__Task to carry out__. Only the lines from the first line of the records through the line containing "1. 为了反爬虫，所以加入了uagent.py，import uagent，添加USER_AGENT=XXX。" belong in the answer. Copy them exactly.
*** Block opens ***
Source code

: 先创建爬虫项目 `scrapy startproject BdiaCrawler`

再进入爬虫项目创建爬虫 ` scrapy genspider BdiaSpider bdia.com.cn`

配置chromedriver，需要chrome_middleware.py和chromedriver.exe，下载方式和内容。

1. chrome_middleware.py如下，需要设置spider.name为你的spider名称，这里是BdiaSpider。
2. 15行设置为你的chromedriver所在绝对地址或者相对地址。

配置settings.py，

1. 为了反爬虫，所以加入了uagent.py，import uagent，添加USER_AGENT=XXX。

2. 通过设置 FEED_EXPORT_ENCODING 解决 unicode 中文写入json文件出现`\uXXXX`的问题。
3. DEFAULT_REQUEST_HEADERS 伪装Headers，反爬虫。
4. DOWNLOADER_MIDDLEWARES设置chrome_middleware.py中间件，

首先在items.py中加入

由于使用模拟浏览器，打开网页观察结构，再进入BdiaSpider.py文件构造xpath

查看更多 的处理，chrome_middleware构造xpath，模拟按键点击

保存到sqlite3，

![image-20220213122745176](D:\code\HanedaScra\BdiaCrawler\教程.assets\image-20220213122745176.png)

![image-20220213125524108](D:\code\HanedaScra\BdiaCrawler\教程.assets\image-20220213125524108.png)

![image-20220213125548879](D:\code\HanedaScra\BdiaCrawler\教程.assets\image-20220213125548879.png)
*** Block closes ***
__Exercise answer__.
Source code

: 先创建爬虫项目 `scrapy startproject BdiaCrawler`

再进入爬虫项目创建爬虫 ` scrapy genspider BdiaSpider bdia.com.cn`

配置chromedriver，需要chrome_middleware.py和chromedriver.exe，下载方式和内容。

1. chrome_middleware.py如下，需要设置spider.name为你的spider名称，这里是BdiaSpider。
2. 15行设置为你的chromedriver所在绝对地址或者相对地址。

配置settings.py，

1. 为了反爬虫，所以加入了uagent.py，import uagent，添加USER_AGENT=XXX。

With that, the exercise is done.